The space was only just big enough for Dulcimer, tightly coiled as he was. Darya squeezed the door shut on the inert Polypheme and felt guilty. If she understood the mechanism, the fail-safe would allow the outer door to be opened only when the inner door was closed. But the inner door could be kept open from outside the whole unit. That meant that until Darya closed the interior door, Dulcimer would not be able to escape even if he wanted to.
She crossed her fingers mentally and moved the control of the inside door. Dulcimer was now exposed to whatever sleet of radiation came from inside the reactor. And since Darya knew nothing of its design, she had no idea how much that might be.
How long dare she leave him inside? A few minutes might be enough to kill. Too much would be worse than too little. The Zardalu just stood watching. They must assume that she knew what she was doing. Darya was in an agony of worry and guilt.
“May I speak?” It was E.C. Tally, interrupting at the worst possible moment. J’merlia was standing by his side, fully awake again.
“No. Keep quiet, E.C. I’m busy.”
“With respect, Professor Lang,” J’merlia said, “I think you will find it of advantage to listen to his thinking.”
“I am still wondering,” Tally went on without waiting for Darya’s reaction, while she glared at both of them, “why you requested that I ask the Zardalu about the ways out of here.”
Darya rounded on him. “Why do you think? Do you two like it here so much you want to stay forever? You will, you know, unless you do more than just sit around.”
She knew that Tally did not deserve the outburst, but she was ready to be angry with anyone.
He nodded calmly. “I understand your desire to leave, and quickly. But that does not address my question. Your request still confuses me, since we know where we were taken as we came here. I have all that information recorded in memory. And thus we already know how to get to the surface, without asking anyone.”
Darya had a few moments of wild hope before logic intruded. “That won’t do, E.C. I believe that you remember exactly the way you came, and you could probably backtrack. But the first part of the trip was underwater — I saw you go before I did. And the sea around that whole area is swarming with Zardalu. Even if we escaped all the way back that far, we’d be caught in the water before we ever got close to land.”
“True. But may I speak? I am aware that escape through water is infeasible, and I would not propose that.”
“Then what the devil do you propose?” The collapse of even the faintest hope made Darya angrier than ever. “Tunneling up through solid rock? Eating your way out?”

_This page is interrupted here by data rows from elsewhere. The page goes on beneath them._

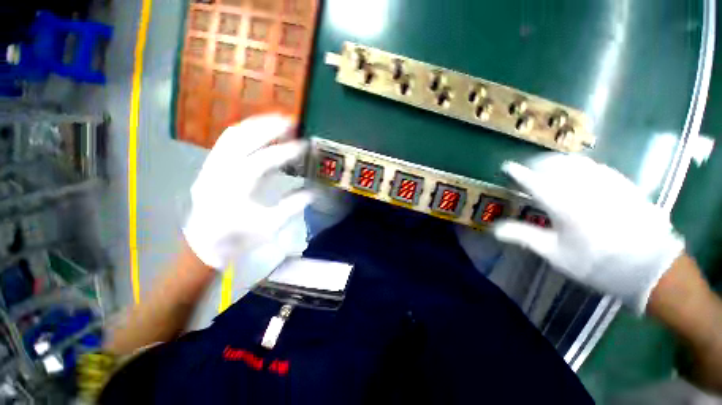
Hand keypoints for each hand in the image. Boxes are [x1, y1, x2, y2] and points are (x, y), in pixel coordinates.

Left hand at [183, 115, 312, 269]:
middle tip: (291, 121)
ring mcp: (211, 167)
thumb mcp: (270, 227)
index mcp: (234, 192)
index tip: (303, 145)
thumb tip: (312, 192)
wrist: (206, 243)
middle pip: (242, 140)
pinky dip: (245, 131)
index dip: (284, 152)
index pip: (261, 163)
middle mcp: (218, 174)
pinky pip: (226, 141)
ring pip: (232, 136)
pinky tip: (260, 129)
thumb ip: (291, 207)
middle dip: (268, 127)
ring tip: (277, 119)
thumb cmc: (240, 238)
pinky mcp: (210, 165)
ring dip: (256, 124)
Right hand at [494, 154, 684, 314]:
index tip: (506, 166)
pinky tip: (577, 171)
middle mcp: (582, 187)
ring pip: (575, 161)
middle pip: (553, 165)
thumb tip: (494, 229)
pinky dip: (578, 164)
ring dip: (556, 161)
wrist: (650, 267)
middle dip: (536, 163)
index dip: (517, 173)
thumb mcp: (555, 253)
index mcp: (562, 204)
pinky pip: (594, 166)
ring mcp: (605, 182)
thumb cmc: (596, 262)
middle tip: (527, 167)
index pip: (532, 181)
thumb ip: (523, 236)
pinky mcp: (622, 184)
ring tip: (547, 165)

“I would propose that we retrace our downward path until we reach the first set of air pumps. And we then seek to follow their flow path directly to the surface.”
Air pumps. Darya was angrier than ever — at herself. She had felt the breeze of dry fresh air and heard the chugging rhythm of pumps in the very first chamber that she had been taken to. There must be hundreds of others, riddled through the whole labyrinth of chambers. All logic said that the ducts must terminate on the surface of Genizee.
“Tally, I’ll never say anything bad about embodied computers again. You can think rings around me. Bring that Zardalu over here, would you? — the bigger one. Quick as you can.”
He hurried away, and she glanced at the closed reactor door while he was whistling at their captor. In her preoccupation with Tally and J’merlia she had forgotten all about Dulcimer. For all she knew, he could be cooked right through and dead. She was reassured by a sudden sound — a loud Boom! Boom! Boom! from inside. She closed the inner door, but held the outer one closed as the bigger Zardalu approached.